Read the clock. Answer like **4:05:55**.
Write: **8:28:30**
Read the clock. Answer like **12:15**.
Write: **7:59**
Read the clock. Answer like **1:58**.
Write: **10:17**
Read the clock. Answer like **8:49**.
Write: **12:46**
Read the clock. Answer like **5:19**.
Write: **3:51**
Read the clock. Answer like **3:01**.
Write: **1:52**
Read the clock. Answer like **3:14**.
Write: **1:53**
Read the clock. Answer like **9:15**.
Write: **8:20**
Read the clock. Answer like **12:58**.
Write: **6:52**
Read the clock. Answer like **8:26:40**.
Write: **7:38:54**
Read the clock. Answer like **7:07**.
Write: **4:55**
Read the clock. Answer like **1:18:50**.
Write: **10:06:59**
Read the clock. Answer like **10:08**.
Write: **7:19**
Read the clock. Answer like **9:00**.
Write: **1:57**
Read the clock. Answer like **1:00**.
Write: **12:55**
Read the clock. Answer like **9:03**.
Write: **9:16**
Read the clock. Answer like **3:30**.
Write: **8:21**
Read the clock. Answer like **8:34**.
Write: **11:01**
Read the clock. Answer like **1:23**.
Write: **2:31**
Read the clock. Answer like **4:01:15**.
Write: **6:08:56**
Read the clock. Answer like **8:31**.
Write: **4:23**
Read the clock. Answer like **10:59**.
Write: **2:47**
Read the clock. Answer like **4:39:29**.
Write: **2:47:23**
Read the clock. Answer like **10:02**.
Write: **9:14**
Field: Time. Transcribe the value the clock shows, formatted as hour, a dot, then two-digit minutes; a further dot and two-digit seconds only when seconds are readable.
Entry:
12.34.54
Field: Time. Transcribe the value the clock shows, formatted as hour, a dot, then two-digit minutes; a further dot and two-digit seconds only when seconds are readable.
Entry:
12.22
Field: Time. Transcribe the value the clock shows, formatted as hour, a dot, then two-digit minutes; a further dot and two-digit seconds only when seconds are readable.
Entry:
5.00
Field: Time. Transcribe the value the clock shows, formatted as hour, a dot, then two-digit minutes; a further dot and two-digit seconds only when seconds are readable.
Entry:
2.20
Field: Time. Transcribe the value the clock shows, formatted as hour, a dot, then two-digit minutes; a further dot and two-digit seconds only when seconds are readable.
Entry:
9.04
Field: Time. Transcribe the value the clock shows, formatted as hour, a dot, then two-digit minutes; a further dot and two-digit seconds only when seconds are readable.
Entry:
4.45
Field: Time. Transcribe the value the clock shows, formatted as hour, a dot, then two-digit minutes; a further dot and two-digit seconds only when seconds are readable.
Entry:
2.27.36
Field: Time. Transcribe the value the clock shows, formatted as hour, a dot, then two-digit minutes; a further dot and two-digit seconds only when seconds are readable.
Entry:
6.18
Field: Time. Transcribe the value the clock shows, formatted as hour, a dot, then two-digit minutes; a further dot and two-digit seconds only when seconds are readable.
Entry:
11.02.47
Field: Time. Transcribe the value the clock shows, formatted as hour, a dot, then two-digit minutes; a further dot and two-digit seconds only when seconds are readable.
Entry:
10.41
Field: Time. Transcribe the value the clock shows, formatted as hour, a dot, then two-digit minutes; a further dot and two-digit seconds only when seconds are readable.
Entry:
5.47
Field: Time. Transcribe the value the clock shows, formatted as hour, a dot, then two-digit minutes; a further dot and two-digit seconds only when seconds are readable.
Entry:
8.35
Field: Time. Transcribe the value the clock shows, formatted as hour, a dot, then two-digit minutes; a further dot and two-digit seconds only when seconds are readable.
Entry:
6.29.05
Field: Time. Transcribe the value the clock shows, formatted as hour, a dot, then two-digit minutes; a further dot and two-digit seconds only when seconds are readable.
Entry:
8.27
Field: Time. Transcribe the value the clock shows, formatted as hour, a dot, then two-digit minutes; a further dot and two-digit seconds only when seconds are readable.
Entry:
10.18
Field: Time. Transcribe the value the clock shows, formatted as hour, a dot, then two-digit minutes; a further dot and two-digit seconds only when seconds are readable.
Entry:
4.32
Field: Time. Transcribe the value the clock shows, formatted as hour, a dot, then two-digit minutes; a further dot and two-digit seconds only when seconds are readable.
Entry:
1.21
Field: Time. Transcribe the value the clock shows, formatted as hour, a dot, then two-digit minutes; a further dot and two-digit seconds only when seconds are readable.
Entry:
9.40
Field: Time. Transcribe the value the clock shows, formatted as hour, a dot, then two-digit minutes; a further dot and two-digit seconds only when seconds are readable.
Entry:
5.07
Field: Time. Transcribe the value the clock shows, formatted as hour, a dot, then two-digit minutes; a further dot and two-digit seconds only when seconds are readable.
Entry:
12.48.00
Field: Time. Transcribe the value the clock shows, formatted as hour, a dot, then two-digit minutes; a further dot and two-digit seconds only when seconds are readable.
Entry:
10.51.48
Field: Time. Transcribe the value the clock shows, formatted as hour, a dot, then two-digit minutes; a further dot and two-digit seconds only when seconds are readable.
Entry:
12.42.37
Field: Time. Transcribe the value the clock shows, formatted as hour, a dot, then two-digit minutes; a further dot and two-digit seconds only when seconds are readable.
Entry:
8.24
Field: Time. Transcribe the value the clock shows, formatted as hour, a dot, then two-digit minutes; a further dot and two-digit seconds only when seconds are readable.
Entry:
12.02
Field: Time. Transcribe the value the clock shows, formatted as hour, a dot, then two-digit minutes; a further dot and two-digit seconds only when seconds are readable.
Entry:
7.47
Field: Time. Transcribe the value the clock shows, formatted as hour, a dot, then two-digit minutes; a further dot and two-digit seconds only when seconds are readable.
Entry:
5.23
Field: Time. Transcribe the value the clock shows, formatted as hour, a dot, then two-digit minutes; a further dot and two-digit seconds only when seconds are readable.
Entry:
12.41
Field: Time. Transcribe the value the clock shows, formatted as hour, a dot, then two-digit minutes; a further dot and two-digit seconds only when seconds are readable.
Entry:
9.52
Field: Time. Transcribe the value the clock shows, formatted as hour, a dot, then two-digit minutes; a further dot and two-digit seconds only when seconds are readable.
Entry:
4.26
______________________________
Please output the lines of all the records above as a numbered list, with blank lines left out.

1. Read the clock. Answer like **4:05:55**.
2. Write: **8:28:30**
3. Read the clock. Answer like **12:15**.
4. Write: **7:59**
5. Read the clock. Answer like **1:58**.
6. Write: **10:17**
7. Read the clock. Answer like **8:49**.
8. Write: **12:46**
9. Read the clock. Answer like **5:19**.
10. Write: **3:51**
11. Read the clock. Answer like **3:01**.
12. Write: **1:52**
13. Read the clock. Answer like **3:14**.
14. Write: **1:53**
15. Read the clock. Answer like **9:15**.
16. Write: **8:20**
17. Read the clock. Answer like **12:58**.
18. Write: **6:52**
19. Read the clock. Answer like **8:26:40**.
20. Write: **7:38:54**
21. Read the clock. Answer like **7:07**.
22. Write: **4:55**
23. Read the clock. Answer like **1:18:50**.
24. Write: **10:06:59**
25. Read the clock. Answer like **10:08**.
26. Write: **7:19**
27. Read the clock. Answer like **9:00**.
28. Write: **1:57**
29. Read the clock. Answer like **1:00**.
30. Write: **12:55**
31. Read the clock. Answer like **9:03**.
32. Write: **9:16**
33. Read the clock. Answer like **3:30**.
34. Write: **8:21**
35. Read the clock. Answer like **8:34**.
36. Write: **11:01**
37. Read the clock. Answer like **1:23**.
38. Write: **2:31**
39. Read the clock. Answer like **4:01:15**.
40. Write: **6:08:56**
41. Read the clock. Answer like **8:31**.
42. Write: **4:23**
43. Read the clock. Answer like **10:59**.
44. Write: **2:47**
45. Read the clock. Answer like **4:39:29**.
46. Write: **2:47:23**
47. Read the clock. Answer like **10:02**.
48. Write: **9:14**
49. Field: Time. Transcribe the value the clock shows, formatted as hour, a dot, then two-digit minutes; a further dot and two-digit seconds only when seconds are readable.
50. Entry:
51. 12.34.54
52. Field: Time. Transcribe the value the clock shows, formatted as hour, a dot, then two-digit minutes; a further dot and two-digit seconds only when seconds are readable.
53. Entry:
54. 12.22
55. Field: Time. Transcribe the value the clock shows, formatted as hour, a dot, then two-digit minutes; a further dot and two-digit seconds only when seconds are readable.
56. Entry:
57. 5.00
58. Field: Time. Transcribe the value the clock shows, formatted as hour, a dot, then two-digit minutes; a further dot and two-digit seconds only when seconds are readable.
59. Entry:
60. 2.20
61. Field: Time. Transcribe the value the clock shows, formatted as hour, a dot, then two-digit minutes; a further dot and two-digit seconds only when seconds are readable.
62. Entry:
63. 9.04
64. Field: Time. Transcribe the value the clock shows, formatted as hour, a dot, then two-digit minutes; a further dot and two-digit seconds only when seconds are readable.
65. Entry:
66. 4.45
67. Field: Time. Transcribe the value the clock shows, formatted as hour, a dot, then two-digit minutes; a further dot and two-digit seconds only when seconds are readable.
68. Entry:
69. 2.27.36
70. Field: Time. Transcribe the value the clock shows, formatted as hour, a dot, then two-digit minutes; a further dot and two-digit seconds only when seconds are readable.
71. Entry:
72. 6.18
73. Field: Time. Transcribe the value the clock shows, formatted as hour, a dot, then two-digit minutes; a further dot and two-digit seconds only when seconds are readable.
74. Entry:
75. 11.02.47
76. Field: Time. Transcribe the value the clock shows, formatted as hour, a dot, then two-digit minutes; a further dot and two-digit seconds only when seconds are readable.
77. Entry:
78. 10.41
79. Field: Time. Transcribe the value the clock shows, formatted as hour, a dot, then two-digit minutes; a further dot and two-digit seconds only when seconds are readable.
80. Entry:
81. 5.47
82. Field: Time. Transcribe the value the clock shows, formatted as hour, a dot, then two-digit minutes; a further dot and two-digit seconds only when seconds are readable.
83. Entry:
84. 8.35
85. Field: Time. Transcribe the value the clock shows, formatted as hour, a dot, then two-digit minutes; a further dot and two-digit seconds only when seconds are readable.
86. Entry:
87. 6.29.05
88. Field: Time. Transcribe the value the clock shows, formatted as hour, a dot, then two-digit minutes; a further dot and two-digit seconds only when seconds are readable.
89. Entry:
90. 8.27
91. Field: Time. Transcribe the value the clock shows, formatted as hour, a dot, then two-digit minutes; a further dot and two-digit seconds only when seconds are readable.
92. Entry:
93. 10.18
94. Field: Time. Transcribe the value the clock shows, formatted as hour, a dot, then two-digit minutes; a further dot and two-digit seconds only when seconds are readable.
95. Entry:
96. 4.32
97. Field: Time. Transcribe the value the clock shows, formatted as hour, a dot, then two-digit minutes; a further dot and two-digit seconds only when seconds are readable.
98. Entry:
99. 1.21
100. Field: Time. Transcribe the value the clock shows, formatted as hour, a dot, then two-digit minutes; a further dot and two-digit seconds only when seconds are readable.
101. Entry:
102. 9.40
103. Field: Time. Transcribe the value the clock shows, formatted as hour, a dot, then two-digit minutes; a further dot and two-digit seconds only when seconds are readable.
104. Entry:
105. 5.07
106. Field: Time. Transcribe the value the clock shows, formatted as hour, a dot, then two-digit minutes; a further dot and two-digit seconds only when seconds are readable.
107. Entry:
108. 12.48.00
109. Field: Time. Transcribe the value the clock shows, formatted as hour, a dot, then two-digit minutes; a further dot and two-digit seconds only when seconds are readable.
110. Entry:
111. 10.51.48
112. Field: Time. Transcribe the value the clock shows, formatted as hour, a dot, then two-digit minutes; a further dot and two-digit seconds only when seconds are readable.
113. Entry:
114. 12.42.37
115. Field: Time. Transcribe the value the clock shows, formatted as hour, a dot, then two-digit minutes; a further dot and two-digit seconds only when seconds are readable.
116. Entry:
117. 8.24
118. Field: Time. Transcribe the value the clock shows, formatted as hour, a dot, then two-digit minutes; a further dot and two-digit seconds only when seconds are readable.
119. Entry:
120. 12.02
121. Field: Time. Transcribe the value the clock shows, formatted as hour, a dot, then two-digit minutes; a further dot and two-digit seconds only when seconds are readable.
122. Entry:
123. 7.47
124. Field: Time. Transcribe the value the clock shows, formatted as hour, a dot, then two-digit minutes; a further dot and two-digit seconds only when seconds are readable.
125. Entry:
126. 5.23
127. Field: Time. Transcribe the value the clock shows, formatted as hour, a dot, then two-digit minutes; a further dot and two-digit seconds only when seconds are readable.
128. Entry:
129. 12.41
130. Field: Time. Transcribe the value the clock shows, formatted as hour, a dot, then two-digit minutes; a further dot and two-digit seconds only when seconds are readable.
131. Entry:
132. 9.52
133. Field: Time. Transcribe the value the clock shows, formatted as hour, a dot, then two-digit minutes; a further dot and two-digit seconds only when seconds are readable.
134. Entry:
135. 4.26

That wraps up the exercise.